* **To do**
Copy each line of the records that holds the string "Scheduling".

++++ Data to process ++++

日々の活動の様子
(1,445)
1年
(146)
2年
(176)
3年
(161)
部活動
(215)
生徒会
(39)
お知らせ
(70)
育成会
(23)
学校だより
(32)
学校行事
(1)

++++
++++ Data to process ++++

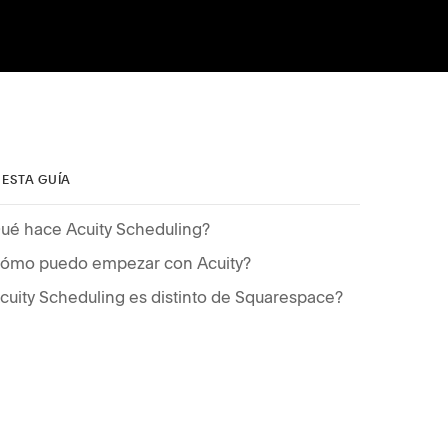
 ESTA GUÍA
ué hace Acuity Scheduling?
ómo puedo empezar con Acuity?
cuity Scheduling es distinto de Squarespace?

++++

* **Problem solution**
ué hace Acuity Scheduling?
cuity Scheduling es distinto de Squarespace?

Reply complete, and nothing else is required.